A few days later, though, Ricky found himself in demand again. A band called The Marauders had seen him on the Peter and Gordon tour and wanted him to join them.
By then, Ricky was well and truly enmeshed in the non-stop whirl of the British beat boom.
In the intervening year of 1964, Ricky had also become involved in the controversial Bristol-produced rock'n'roll passion play A Man Dies
It was co-written by a Lockleaze church minister. The play starred a bunch of city teenagers – and was accused of blasphemy.
Ricky Ford sang on the album of the show, which was produced at the world famous Abbey Road studios in 1964. That period of his life also saw him getting bookings through the NEMS agency, the company which was owned by Beatles impresario Brian Epstein. "He took me under his wing and said he thought I had a very unusual voice," recalls Ricky. "He got me along to Abbey Road to do some demos with George Martin (the Beatles' iconic producer), but the songs just weren't right."
One that was, though, was released on Parlophone back in 1965. Your Are My Love was the A-side and the flipside track was Long Way From Love.
Ricky plays me the tune from way back then, and reminisces about how Roy Orbison – the man he now emulates in his stage show – gave serious thought to recording the track himself. "It was made at Abbey Road," Ricky remembers.
"It was laid down in an hour. Roy listened to it twice, but eventually turned it down."
Inexorably, the Sixties turned into the Seventies and times changed, but Ricky Ford never gave up singing, finally going solo in 1992 "because the economics of the business dictate that you just cannot carry a group around". He's still got that "very unusual voice" at the age of 68. "I've been lucky that it's always been very strong," he says. "I've never lost the range or falsetto."
Listening to his tracks, he sounds incredibly young, and I ask how he looks after his voice. "I don't smoke, I don't drink much, I rest my voice and I never rehearse," he reveals.
So, as Ricky's approaching three score years and 10, where does he play? "Over the past year, I think I must have done 56 clubs in the South Wales valleys," he says, " – and that's not for the squeamish.
"I also play all over Bristol, local clubs in places like Bedminster Down, Warmley."
His act is a dichotomy. He does a 50-minute Roy Orbison tribute set and then switches to lots of popular pop featuring hits from people like Elvis and Cliff Richard.
Five decades on, his musical career from those early days has caught up with him. He's just discovered that one of his tracks has been picked up to feature on a new compilation album called Try Me Out Ballroom Beat, which is billed as including examples of "prime British beat 1964-1966". The thing is, though, it's not Ricky's A-side they've chosen, it's Long Way From Love, the song he put on the B-side!
"If you hear this track, it's no great shakes," says Ricky, "but it seems that's what they wanted, to try and demonstrate what music was actually like in the youth clubs and local dance halls back then."

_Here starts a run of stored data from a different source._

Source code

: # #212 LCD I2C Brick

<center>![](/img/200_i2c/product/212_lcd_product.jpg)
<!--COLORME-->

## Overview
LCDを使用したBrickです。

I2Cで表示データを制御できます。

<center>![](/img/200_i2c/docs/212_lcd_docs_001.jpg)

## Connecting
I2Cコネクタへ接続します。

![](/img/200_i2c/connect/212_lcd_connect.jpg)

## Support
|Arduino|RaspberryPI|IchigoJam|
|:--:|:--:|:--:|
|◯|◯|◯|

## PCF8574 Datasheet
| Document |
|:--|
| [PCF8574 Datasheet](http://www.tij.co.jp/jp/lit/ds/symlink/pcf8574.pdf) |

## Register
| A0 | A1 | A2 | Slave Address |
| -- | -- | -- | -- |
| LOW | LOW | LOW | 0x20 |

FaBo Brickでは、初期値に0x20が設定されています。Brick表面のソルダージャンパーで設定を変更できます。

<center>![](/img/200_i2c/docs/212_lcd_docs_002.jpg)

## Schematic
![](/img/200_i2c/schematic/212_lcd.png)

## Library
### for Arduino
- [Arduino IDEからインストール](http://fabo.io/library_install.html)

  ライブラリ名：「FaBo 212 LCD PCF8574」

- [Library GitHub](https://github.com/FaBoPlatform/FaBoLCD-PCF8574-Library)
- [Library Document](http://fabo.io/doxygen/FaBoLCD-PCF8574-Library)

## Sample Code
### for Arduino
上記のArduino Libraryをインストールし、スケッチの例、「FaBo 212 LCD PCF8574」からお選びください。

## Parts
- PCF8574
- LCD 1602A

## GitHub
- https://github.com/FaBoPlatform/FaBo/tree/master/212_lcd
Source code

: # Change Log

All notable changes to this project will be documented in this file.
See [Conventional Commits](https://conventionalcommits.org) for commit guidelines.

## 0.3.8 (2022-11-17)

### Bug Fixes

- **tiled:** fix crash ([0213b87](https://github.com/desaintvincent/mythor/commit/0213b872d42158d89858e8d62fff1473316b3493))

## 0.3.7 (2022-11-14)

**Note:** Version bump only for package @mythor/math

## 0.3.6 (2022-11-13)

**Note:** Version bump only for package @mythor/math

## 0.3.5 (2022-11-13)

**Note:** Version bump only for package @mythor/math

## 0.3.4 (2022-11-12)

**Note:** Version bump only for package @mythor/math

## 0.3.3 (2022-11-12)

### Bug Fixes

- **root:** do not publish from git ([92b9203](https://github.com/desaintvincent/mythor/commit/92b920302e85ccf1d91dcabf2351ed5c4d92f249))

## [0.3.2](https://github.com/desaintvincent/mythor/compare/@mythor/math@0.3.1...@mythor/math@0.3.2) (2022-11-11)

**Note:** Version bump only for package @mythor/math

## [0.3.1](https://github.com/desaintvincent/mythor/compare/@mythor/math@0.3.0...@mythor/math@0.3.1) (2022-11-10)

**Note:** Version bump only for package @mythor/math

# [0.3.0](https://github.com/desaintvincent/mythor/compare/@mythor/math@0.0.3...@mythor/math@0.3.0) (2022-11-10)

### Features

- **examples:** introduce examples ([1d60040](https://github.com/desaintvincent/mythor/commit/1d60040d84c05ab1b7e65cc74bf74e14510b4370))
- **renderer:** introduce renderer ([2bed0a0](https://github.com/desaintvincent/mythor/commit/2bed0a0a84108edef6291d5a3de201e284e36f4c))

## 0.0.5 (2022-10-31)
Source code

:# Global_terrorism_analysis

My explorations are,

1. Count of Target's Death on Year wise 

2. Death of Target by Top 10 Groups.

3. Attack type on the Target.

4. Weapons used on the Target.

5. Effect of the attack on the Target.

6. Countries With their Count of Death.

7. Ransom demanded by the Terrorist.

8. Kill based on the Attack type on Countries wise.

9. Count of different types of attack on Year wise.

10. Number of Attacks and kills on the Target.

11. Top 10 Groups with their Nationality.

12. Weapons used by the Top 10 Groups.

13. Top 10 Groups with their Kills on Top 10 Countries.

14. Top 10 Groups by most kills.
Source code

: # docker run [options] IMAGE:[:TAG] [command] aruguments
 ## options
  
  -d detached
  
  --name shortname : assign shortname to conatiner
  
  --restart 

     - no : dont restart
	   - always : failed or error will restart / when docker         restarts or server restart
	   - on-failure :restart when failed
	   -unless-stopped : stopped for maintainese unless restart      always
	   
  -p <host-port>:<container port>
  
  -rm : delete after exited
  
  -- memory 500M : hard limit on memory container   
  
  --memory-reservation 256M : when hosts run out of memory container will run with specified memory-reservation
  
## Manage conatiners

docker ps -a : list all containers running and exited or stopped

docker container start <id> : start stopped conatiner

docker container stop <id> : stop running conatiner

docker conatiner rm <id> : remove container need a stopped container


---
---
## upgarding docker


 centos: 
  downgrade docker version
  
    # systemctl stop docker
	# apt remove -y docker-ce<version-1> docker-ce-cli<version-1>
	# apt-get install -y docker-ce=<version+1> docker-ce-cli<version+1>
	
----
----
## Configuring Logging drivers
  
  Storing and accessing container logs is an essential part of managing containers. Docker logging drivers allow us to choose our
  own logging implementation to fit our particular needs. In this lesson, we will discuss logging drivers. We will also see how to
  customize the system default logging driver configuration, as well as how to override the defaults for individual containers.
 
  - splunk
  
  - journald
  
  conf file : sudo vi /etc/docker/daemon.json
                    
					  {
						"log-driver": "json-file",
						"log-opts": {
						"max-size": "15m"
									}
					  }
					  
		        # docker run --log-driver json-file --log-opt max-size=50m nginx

Ricky's a grandad four times over and 68 years old, but the demand for his act shows no sign of subsiding.
He's just been asked back to do a gig at a pub in Brean, near Weston- super-Mare. It'll be his fifth year there.
While we chatted, Ricky interspersed our conversation with snippets of songs from his stage act. His voice is still every bit as powerful as Orbison's, that's for sure.
And thanks to this asset, the former railway clerk who became Ricky Ford has obviously had one heck of a musical career.
He's met and mixed with some of the greatest music-makers from that incredible era, including a meeting with The Big O, Orbison himself, and mingled with its movers and shakers such as the late and legendary Brian Epstein.
Despite all that, as he says wistfully, "I've never been famous – but I can still fill a club!"